**Work to complete:** The line containing "渉材料として活用いただければ、話がスムーズ" opens the span to copy, and the last line of the records below closes it. Write out that span exactly.

Items listed in a dataset:
- - - - -
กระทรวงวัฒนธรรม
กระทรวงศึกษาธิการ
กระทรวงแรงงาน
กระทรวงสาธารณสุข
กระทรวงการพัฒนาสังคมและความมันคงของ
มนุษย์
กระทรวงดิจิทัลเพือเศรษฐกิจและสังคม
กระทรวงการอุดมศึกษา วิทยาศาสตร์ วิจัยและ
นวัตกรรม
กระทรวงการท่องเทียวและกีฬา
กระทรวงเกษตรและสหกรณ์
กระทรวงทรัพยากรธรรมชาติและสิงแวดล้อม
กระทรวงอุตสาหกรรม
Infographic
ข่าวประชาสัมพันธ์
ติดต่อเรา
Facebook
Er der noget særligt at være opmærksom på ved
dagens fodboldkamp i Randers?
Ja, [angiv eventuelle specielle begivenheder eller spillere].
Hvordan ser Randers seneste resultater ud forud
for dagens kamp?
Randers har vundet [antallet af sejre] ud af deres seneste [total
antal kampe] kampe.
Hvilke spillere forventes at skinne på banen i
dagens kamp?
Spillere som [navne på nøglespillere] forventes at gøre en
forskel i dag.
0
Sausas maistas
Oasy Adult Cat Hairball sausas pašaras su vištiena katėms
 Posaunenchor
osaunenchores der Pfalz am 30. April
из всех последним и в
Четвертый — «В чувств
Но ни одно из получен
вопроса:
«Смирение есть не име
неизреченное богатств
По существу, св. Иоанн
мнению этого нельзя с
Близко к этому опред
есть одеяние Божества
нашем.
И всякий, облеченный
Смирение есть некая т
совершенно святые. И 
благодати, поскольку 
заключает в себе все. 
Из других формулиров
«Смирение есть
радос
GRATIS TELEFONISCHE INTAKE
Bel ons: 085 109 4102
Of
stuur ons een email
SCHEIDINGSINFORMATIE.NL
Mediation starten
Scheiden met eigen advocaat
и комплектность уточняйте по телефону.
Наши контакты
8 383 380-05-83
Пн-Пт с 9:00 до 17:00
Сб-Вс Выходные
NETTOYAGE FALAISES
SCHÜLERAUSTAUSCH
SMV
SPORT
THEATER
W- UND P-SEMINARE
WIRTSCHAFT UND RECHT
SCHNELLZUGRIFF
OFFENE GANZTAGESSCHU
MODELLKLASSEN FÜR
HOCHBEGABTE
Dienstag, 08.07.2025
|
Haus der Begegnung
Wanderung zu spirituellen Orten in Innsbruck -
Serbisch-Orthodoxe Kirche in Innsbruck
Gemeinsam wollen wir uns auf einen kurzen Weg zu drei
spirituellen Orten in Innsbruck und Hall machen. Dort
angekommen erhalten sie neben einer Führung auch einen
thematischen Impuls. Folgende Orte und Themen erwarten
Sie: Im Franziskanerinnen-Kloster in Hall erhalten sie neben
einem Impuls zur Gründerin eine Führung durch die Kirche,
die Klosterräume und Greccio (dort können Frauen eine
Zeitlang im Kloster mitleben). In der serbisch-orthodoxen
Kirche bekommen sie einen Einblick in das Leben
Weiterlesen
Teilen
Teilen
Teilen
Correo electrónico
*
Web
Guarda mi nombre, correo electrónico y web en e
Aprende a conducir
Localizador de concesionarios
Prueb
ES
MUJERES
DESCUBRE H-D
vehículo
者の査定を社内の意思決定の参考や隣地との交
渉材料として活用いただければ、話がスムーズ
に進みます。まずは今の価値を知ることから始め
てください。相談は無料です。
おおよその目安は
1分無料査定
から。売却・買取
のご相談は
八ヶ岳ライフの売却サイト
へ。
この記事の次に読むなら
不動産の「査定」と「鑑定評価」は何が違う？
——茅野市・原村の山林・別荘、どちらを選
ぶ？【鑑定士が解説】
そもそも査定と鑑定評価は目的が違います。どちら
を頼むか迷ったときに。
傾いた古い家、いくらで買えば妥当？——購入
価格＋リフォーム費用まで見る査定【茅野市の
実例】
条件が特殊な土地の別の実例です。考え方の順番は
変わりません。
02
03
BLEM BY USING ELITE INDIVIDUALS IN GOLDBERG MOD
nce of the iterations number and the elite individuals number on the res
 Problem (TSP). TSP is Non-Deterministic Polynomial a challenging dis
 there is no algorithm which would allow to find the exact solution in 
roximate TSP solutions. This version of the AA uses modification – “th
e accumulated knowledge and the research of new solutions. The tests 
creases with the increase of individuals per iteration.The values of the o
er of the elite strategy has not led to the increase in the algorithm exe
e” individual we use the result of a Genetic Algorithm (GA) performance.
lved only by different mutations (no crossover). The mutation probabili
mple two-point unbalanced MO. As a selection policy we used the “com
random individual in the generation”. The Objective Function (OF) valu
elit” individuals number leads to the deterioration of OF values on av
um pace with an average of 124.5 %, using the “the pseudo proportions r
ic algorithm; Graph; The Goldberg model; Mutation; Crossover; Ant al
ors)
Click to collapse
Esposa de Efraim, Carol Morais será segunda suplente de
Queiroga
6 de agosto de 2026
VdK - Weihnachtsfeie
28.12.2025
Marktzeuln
- - - - -
**Response to the exercise:**
渉材料として活用いただければ、話がスムーズ
に進みます。まずは今の価値を知ることから始め
てください。相談は無料です。
おおよその目安は
1分無料査定
から。売却・買取
のご相談は
八ヶ岳ライフの売却サイト
へ。
この記事の次に読むなら
不動産の「査定」と「鑑定評価」は何が違う？
——茅野市・原村の山林・別荘、どちらを選
ぶ？【鑑定士が解説】
そもそも査定と鑑定評価は目的が違います。どちら
を頼むか迷ったときに。
傾いた古い家、いくらで買えば妥当？——購入
価格＋リフォーム費用まで見る査定【茅野市の
実例】
条件が特殊な土地の別の実例です。考え方の順番は
変わりません。
02
03
BLEM BY USING ELITE INDIVIDUALS IN GOLDBERG MOD
nce of the iterations number and the elite individuals number on the res
 Problem (TSP). TSP is Non-Deterministic Polynomial a challenging dis
 there is no algorithm which would allow to find the exact solution in 
roximate TSP solutions. This version of the AA uses modification – “th
e accumulated knowledge and the research of new solutions. The tests 
creases with the increase of individuals per iteration.The values of the o
er of the elite strategy has not led to the increase in the algorithm exe
e” individual we use the result of a Genetic Algorithm (GA) performance.
lved only by different mutations (no crossover). The mutation probabili
mple two-point unbalanced MO. As a selection policy we used the “com
random individual in the generation”. The Objective Function (OF) valu
elit” individuals number leads to the deterioration of OF values on av
um pace with an average of 124.5 %, using the “the pseudo proportions r
ic algorithm; Graph; The Goldberg model; Mutation; Crossover; Ant al
ors)
Click to collapse
Esposa de Efraim, Carol Morais será segunda suplente de
Queiroga
6 de agosto de 2026
VdK - Weihnachtsfeie
28.12.2025
Marktzeuln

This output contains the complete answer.